Retrieve every line from the records in which the word "olan" occurs.
Recorded data: Begin
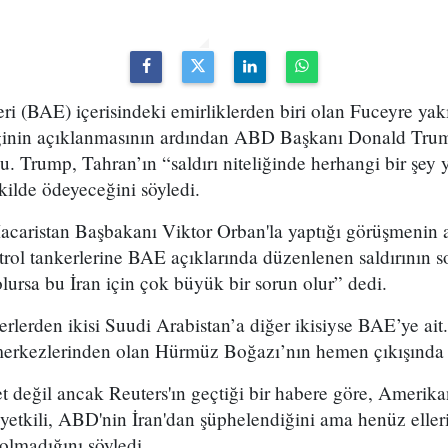
ri (BAE) içerisindeki emirliklerden biri olan Fuceyre yakı
iğinin açıklanmasının ardından ABD Başkanı Donald Trum
du. Trump, Tahran’ın “saldırı niteliğinde herhangi bir şey
kilde ödeyeceğini söyledi.
acaristan Başbakanı Viktor Orban'la yaptığı görüşmenin a
Petrol tankerlerine BAE açıklarında düzenlenen saldırının 
lursa bu İran için çok büyük bir sorun olur” dedi.
erlerden ikisi Suudi Arabistan’a diğer ikisiyse BAE’ye ai
merkezlerinden olan Hürmüz Boğazı’nın hemen çıkışında y
net değil ancak Reuters'ın geçtiği bir habere göre, Amerika
i yetkili, ABD'nin İran'dan şüphelendiğini ama henüz elle
 olmadığını söyledi.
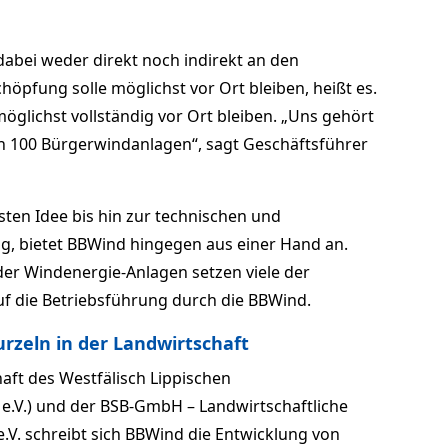
 dabei weder direkt noch indirekt an den
öpfung solle möglichst vor Ort bleiben, heißt es.
öglichst vollständig vor Ort bleiben. „Uns gehört
en 100 Bürgerwindanlagen“, sagt Geschäftsführer
sten Idee bis hin zur technischen und
, bietet BBWind hingegen aus einer Hand an.
er Windenergie-Anlagen setzen viele der
uf die Betriebsführung durch die BBWind.
rzeln in der Landwirtschaft
haft des Westfälisch Lippischen
e.V.) und der BSB-GmbH – Landwirtschaftliche
e.V. schreibt sich BBWind die Entwicklung von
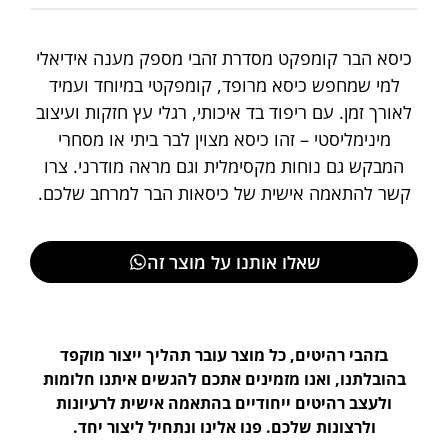
כיסא הבר קומפקט מסדרת זהבי מספק מענה אידיאלי
למי שמחפש כיסא מרופד, קומפקטי במיוחד ועמיד
לאורך זמן. עם ריפוד בד איכותי, רגלי עץ חזקות ועיצוב
מינימליסטי – זהו כיסא מצוין לבר ביתי או מסחרי
המבקש גם נוחות מקסימלית וגם מראה מודרני. צרו
קשר להתאמה אישית של כיסאות הבר למרחב שלכם.
שאלו אותנו על מוצר זה
בזהבי רהיטים, כל מוצר עובר תהליך ייצור מוקפד
בהובלתנו, ואנו מזמינים אתכם להגשים איתנו חלומות
ולעצב רהיטים ייחודיים בהתאמה אישית לרעיונות
ולרצונות שלכם. פנו אלינו ונתחיל ליצור יחד.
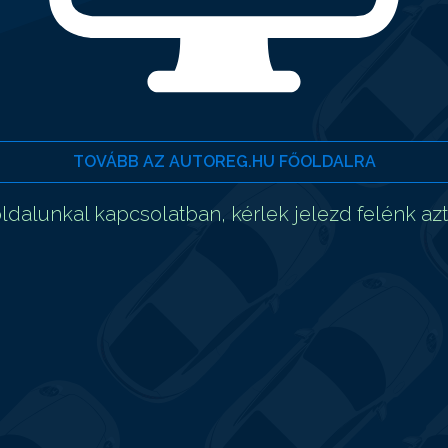
TOVÁBB AZ AUTOREG.HU FŐOLDALRA
dalunkal kapcsolatban, kérlek jelezd felénk az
Recorded data: End
— Answer space —
ri (BAE) içerisindeki emirliklerden biri olan Fuceyre yakı
merkezlerinden olan Hürmüz Boğazı’nın hemen çıkışında y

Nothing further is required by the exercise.